We need to work in partnership with the design industry, and with the wider business community to promote the use of design.

Since I first started raising design and creativity issues, I’ve been delighted with the willingness of New Zealand’s design community to come forward.

I suspect you knew the importance of the issue all along.

You were waiting for a government to come forward and play its role.

Let me give you one example of how important this is.

Last week my party, the Progressives, made a major announcement about our support for lowering the company tax rate

I think it’s the right time to do it.

But for all the fuss the announcement caused and the attention it earned, I would not rank tax rates at the same level of importance as developing the use of creativity in our business.

You have to have a product to sell before you start making profits and paying tax.

Design helps to define, to produce and to sell the product.

Unleashing and exporting more of our creativity is immensely important to New Zealand.

It has the potential to transform our industrial base.

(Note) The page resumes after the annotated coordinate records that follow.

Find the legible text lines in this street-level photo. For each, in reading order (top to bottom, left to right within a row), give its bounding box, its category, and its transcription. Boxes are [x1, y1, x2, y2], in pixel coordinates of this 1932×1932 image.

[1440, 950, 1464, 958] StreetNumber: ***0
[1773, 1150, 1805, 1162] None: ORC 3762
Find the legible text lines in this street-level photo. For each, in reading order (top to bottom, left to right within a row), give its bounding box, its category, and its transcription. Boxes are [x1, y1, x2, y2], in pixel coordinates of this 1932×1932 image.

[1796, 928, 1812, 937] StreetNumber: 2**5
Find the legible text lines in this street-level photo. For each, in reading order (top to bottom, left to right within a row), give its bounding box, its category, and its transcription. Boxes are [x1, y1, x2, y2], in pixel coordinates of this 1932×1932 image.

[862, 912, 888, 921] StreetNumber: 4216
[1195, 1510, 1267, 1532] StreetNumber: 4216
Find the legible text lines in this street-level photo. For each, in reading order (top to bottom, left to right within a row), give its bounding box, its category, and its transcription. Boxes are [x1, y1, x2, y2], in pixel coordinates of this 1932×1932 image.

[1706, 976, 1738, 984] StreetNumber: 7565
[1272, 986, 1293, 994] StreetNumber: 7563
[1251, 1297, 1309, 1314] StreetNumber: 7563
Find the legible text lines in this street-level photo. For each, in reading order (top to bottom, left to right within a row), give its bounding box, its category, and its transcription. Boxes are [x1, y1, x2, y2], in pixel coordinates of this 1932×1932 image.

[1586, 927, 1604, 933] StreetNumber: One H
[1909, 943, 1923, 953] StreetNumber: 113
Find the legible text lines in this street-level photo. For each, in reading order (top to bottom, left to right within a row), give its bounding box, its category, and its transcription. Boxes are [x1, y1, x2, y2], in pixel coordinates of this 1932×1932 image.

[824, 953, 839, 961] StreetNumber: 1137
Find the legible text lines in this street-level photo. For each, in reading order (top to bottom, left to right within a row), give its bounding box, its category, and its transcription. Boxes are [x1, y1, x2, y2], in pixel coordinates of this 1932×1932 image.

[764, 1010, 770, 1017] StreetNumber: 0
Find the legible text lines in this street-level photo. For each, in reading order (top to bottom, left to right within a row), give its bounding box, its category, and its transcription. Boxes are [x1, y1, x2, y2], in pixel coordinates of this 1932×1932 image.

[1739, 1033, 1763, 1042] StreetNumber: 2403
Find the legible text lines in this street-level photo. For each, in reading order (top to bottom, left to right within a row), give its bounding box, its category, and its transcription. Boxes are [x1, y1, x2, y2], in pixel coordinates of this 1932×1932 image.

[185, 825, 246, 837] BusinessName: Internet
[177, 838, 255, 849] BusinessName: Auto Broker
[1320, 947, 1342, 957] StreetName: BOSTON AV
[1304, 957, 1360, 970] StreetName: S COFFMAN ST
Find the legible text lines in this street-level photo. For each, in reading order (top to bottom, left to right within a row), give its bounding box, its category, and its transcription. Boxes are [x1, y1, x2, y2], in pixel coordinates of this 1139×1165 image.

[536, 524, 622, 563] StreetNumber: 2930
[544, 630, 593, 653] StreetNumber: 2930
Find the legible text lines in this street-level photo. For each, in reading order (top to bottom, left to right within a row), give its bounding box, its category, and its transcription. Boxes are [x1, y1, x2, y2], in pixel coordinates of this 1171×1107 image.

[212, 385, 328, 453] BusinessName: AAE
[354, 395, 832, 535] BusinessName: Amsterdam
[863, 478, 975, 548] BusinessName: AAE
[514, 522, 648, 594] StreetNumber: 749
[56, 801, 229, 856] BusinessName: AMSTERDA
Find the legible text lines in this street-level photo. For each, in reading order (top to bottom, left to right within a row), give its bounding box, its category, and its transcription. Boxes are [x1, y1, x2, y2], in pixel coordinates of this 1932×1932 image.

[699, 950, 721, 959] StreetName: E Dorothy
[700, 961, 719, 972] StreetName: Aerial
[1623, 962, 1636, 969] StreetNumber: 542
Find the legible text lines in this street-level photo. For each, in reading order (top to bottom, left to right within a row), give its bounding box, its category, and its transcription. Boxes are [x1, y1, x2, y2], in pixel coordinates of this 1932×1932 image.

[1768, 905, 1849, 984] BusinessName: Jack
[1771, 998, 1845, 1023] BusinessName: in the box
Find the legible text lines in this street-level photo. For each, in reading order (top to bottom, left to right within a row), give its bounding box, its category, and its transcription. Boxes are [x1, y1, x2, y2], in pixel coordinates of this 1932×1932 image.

Smart investment in design can produce an enormous return in jobs, and higher incomes.

That’s why the government is fully committed to playing our role.

We should set our ambitions high.

We should not accept limitations on what New Zealand can achieve.

The Design Taskforce found that truly successful export businesses have a vision and determination to be the best in the world.

The best businesses are risk takers.

They have passion and high levels of energy.

That is a model for all New Zealand.

We need as a nation to be truly ambitious.

We need to be fiercely determined to be better than any country.

We need to be prepared to accept failure on the way, and not punish those who try and fail.

I can assure you I share that vision.

I look forward to working with the industry to achieve it.

And I wish you well with Better By Design.